With continuing sea level rise, more and more areas are at risk of flooding or being damaged by storm surge. Unfortunately, figuring out what areas are going to flood in the future is even trickier than determining which are most at risk now. NOAA has created a Coastal Inundation Toolkit with information coastal inundation is and how to address it. Also see their Mapping Coastal Inundation Primer (PDF, 1.4 MB).
For projections on approximate wind speeds in your community during different categories of hurricanes, see National Weather Service’s Hurricane Preparedness website.
For maps showing your community’s estimated wind envelope, see NOAA’s National Coastal Data Development Center’s Coastal Risk Atlas Interactive Viewer and Assessment Tool (look under the “Hazards Vulnerabilities” tag in the right column).

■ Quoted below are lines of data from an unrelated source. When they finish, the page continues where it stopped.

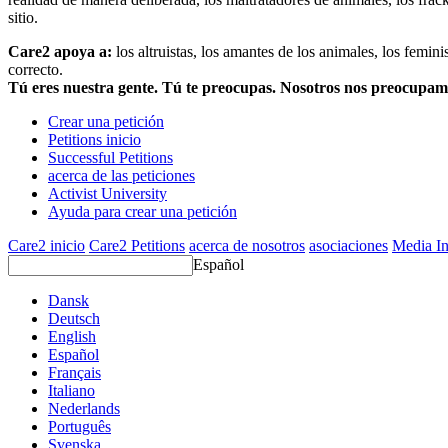
sitio.
Care2 apoya a:
los altruistas, los amantes de los animales, los femin
correcto.
Tú eres nuestra gente. Tú te preocupas. Nosotros nos preocupa
Crear una petición
Petitions inicio
Successful Petitions
acerca de las peticiones
Activist University
Ayuda para crear una petición
Care2 inicio
Care2 Petitions
acerca de nosotros
asociaciones
Media In
Español
Dansk
Deutsch
English
Español
Français
Italiano
Nederlands
Português
Svenska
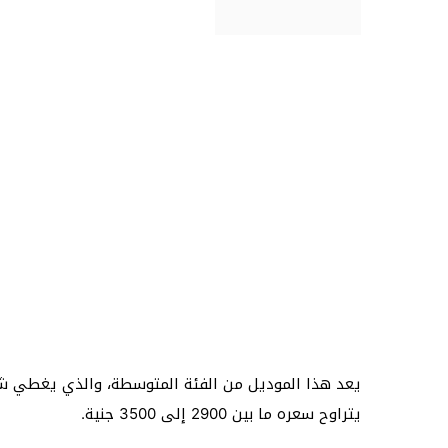
يعد هذا الموديل من الفئة المتوسطة، والذي يغطي ش
يتراوح سعره ما بين 2900 إلى 3500 جنية.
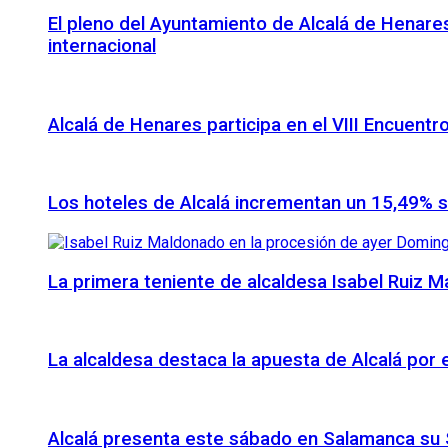
El pleno del Ayuntamiento de Alcalá de Henares
internacional
Alcalá de Henares participa en el VIII Encuentr
Los hoteles de Alcalá incrementan un 15,49% 
La primera teniente de alcaldesa Isabel Ruiz 
La alcaldesa destaca la apuesta de Alcalá por
Alcalá presenta este sábado en Salamanca su S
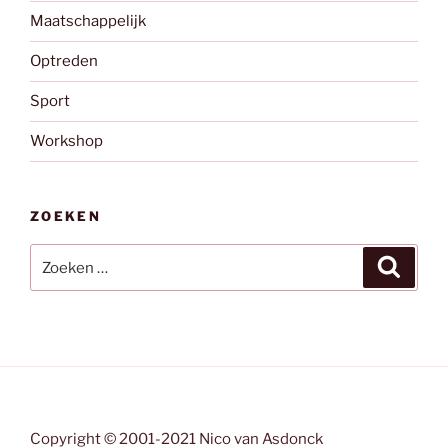
Maatschappelijk
Optreden
Sport
Workshop
ZOEKEN
Zoeken
Zoeke
naar:
Copyright © 2001-2021 Nico van Asdonck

In most communities, there are areas that flood that are not mapped as flood zones on the community’s Flood Insurance Rate Maps (FIRMs). Community decisions about land use in floodplains should be based on the actual floodplain, which should be determined from all available information, including the FIRM’s data, relevant parts of the Flood Insurance Study, and your community’s experiences. During and immediately after storm events, your community can record the true (as opposed to modeled) extent of a storm. This can be done in many ways—if aerial photographs are available, these can be used, as can physically recording the extent of floodwaters (high-water marks) during the peak hours of a storm event or soon after the storm when the evidence is still visible.

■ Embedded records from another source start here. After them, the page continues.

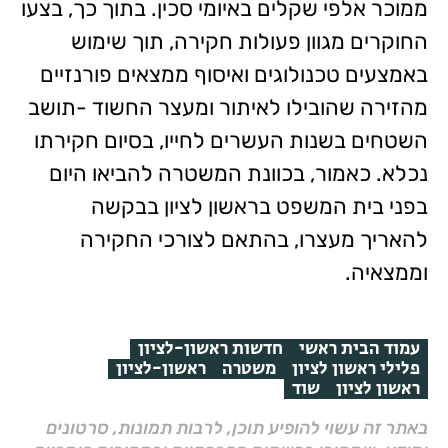
ממוכר אלפי שקלים באיומי סכין. בתוך כך, בצעו
החוקרים מגוון פעולות חקירה, תוך שימוש
באמצעים טכנולוגים ואיסוף ממצאים פורנזיים
מהזירה שהובילו לאיתור ומעצר החשוד -תושב
השטחים בשנות העשרים לחייו, בסיום חקירתו
נכלא. כאמור, בכוונת המשטרה להביאו היום
בפני בית המשפט בראשון לציון בבקשה
להאריך מעצרו, בהתאם לצורכי החקירה
וממצאיה.
עמוד הבית ראשי
חדשות ראשון-לציון
פלילי ראשון לציון
משטרה
ראשון-לציון
ראשון לציון
שוד
באתר זה עשוי להופיע תוכן, לרבות תמונות, סרטונים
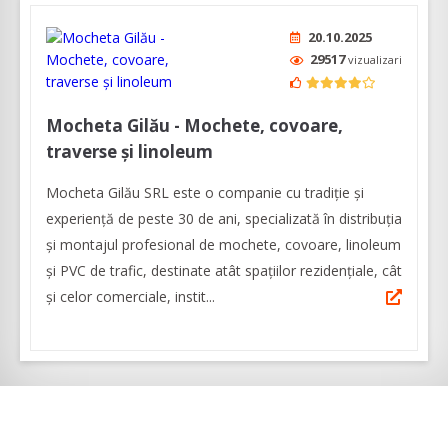
20.10.2025
29517
vizualizari
Mocheta Gilău - Mochete, covoare,
traverse și linoleum
Mocheta Gilău SRL este o companie cu tradiție și
experiență de peste 30 de ani, specializată în distribuția
și montajul profesional de mochete, covoare, linoleum
și PVC de trafic, destinate atât spațiilor rezidențiale, cât
și celor comerciale, instit...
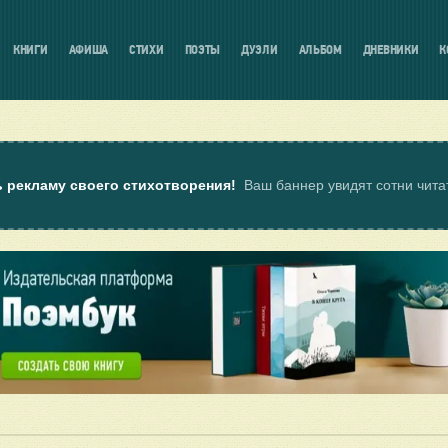
КНИГИ
АФИША
СТИХИ
ПОЭТЫ
ДУЭЛИ
АЛЬБОМ
ДНЕВНИКИ
К
ь рекламу своего стихотворения!
Ваш баннер увидят сотни чит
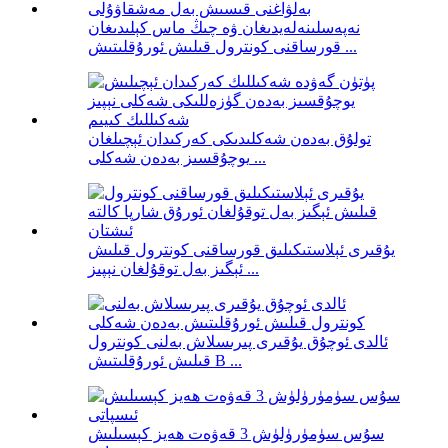
نەپەسلىنەلەيدىغان ۋە چىڭ ماس كېلىدىغان
قورساقنى كونترول قىلىش ئورۇقلىتىش ...
تولۇق بەدەن شەكلىدىكى كەركىدان ئېچىلغان
يوچۇقسىز بەدەن شەكلى ...
يۇقىرى ئېلاستىكىلىق قورساقنى كونترول قىلىش
ئېگىز بەل توقۇلغان نېپىز ...
ئالدى ئوچۇق يۇقىرى پىرىسلاش بەلنى كونترول
قىلىش ئورۇقلىتىش B ...
سۇس سۈمۈرۈلۈش 3 قەۋەت ھەيز كېسىلىش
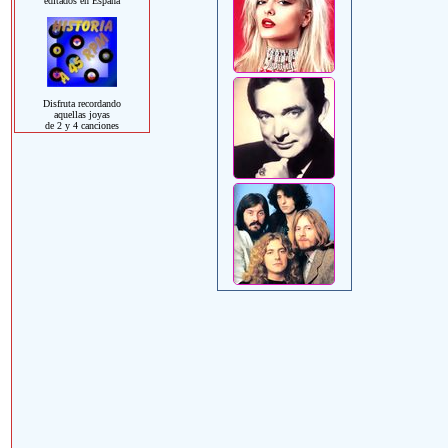
editados en España
Disfruta recordando
aquellas joyas
de 2 y 4 canciones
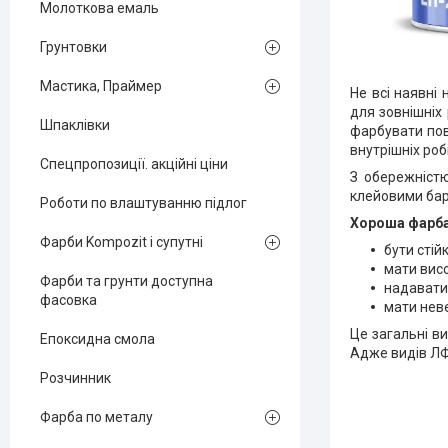
Молоткова емаль
Грунтовки
Мастика, Праймер
Не всі наявні
для зовнішніх 
Шпаклівки
фарбувати пов
внутрішніх робі
Спецпропозиції. акційні ціни
З обережніст
клейовими барв
Роботи по влаштуванню підлог
Хороша фарба
Фарби Kompozit і супутні
бути стій
мати висо
Фарби та грунти доступна
надавати 
фасовка
мати неве
Це загальні в
Епоксидна смола
Адже видів ЛФ
Розчинник
Фарба по металу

Other Sources of Hazard Information
- The NOAA Coastal Service Center’s Digital Coasts website, which couples data and tools together to help inform coastal decision makers. See their Digital Coasts in Action page for examples on how some communities (including several in the region) are using the site.
- The National Assessment of Coastal Vulnerability to Sea-Level Rise: Preliminary Results for the U.S. Gulf of Mexico Coast provides information on coastal vulnerability as they relate to geomorphology, shoreline slope, tide range, wave height, and shoreline change rates.
- The iCAT Damage Estimator is a web tool that shows storms from 1900 to the present with damage projections for how much damage each storm would cause if it were to hit today (read our post on the iCAT Damage Estimator).
Where to Use Additional Information on Coastal Hazard Risks
As your community’s understanding of local flood and erosion risks improves, so do your chances of successfully addressing them. For example, more detailed information on areas prone to flooding, erosion, or storm damage will allow your community to better plan for development in its master plan, more efficiently prepare for emergencies in its disaster response plan, and more effectively help educate its citizens as to the real risks they face. Following are some areas where your community can use its newly found hazard information.
- Regulations and Development Standards
- Emergency Services
- Education and Outreach
* Your community needs only 500 points to qualify for reduced flood insurance premiums through the Community Rating System (CRS). For more information (including how to apply for the CRS program), see our Community Rating System (CRS) primer.
Notes from the folks at CRS:
“Local governments preparing floodplain management plans or hazard mitigation plans should seek and utilize flood risk information from Federal, State and Regional agencies. For coastal communities this should include information on their shoreline change history, sea-level rise and storm surge. More credit is provided to local governments that research and use information on other risks such as high winds, subsidence and ground movement. In CRS that effort is credited under Activity 510 Floodplain Management Planning.”